# TRY IT
Reproduce every line of the material below word for word, leaving out the pictures.

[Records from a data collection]
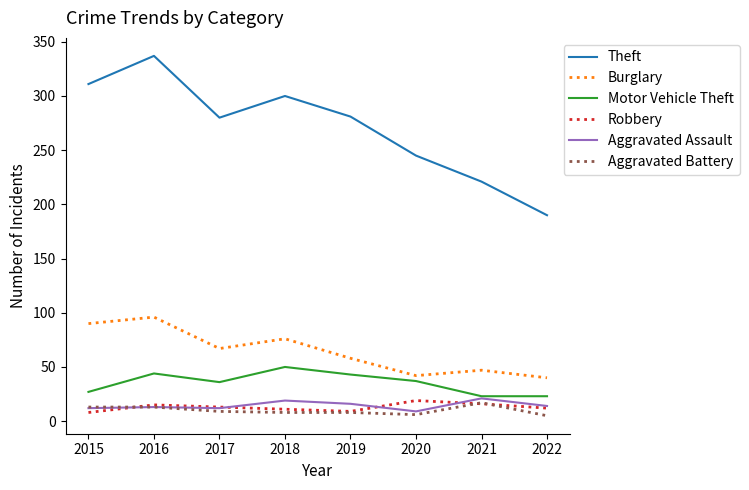

True or false: Motor Vehicle Theft has more than 0 interior local peaks.

True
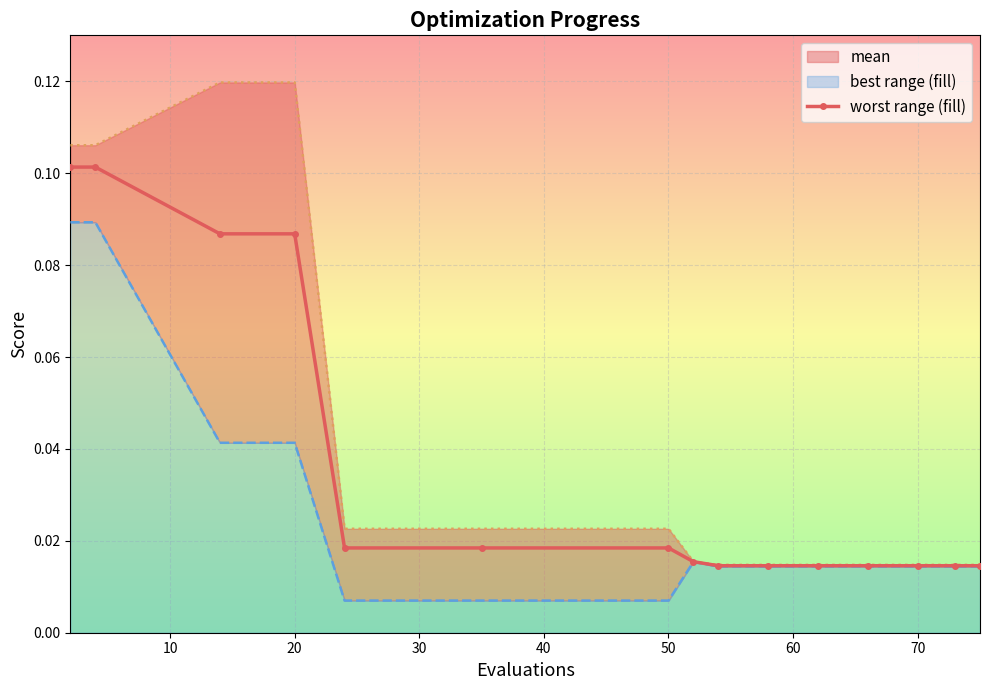

True or false: the data has more than 1 interior local peaks.

False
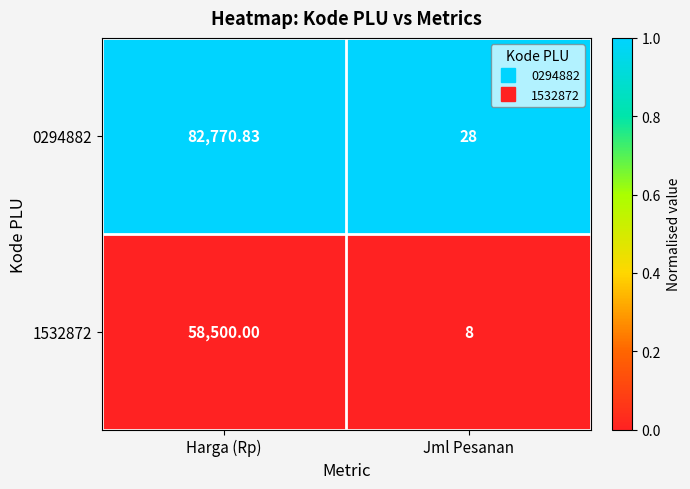

Which series changed the most between Harga (Rp) and Jml Pesanan?

0294882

# ANSWER AREA
True or false: Motor Vehicle Theft has more than 0 interior local peaks.

True

True or false: the data has more than 1 interior local peaks.

False

Which series changed the most between Harga (Rp) and Jml Pesanan?

0294882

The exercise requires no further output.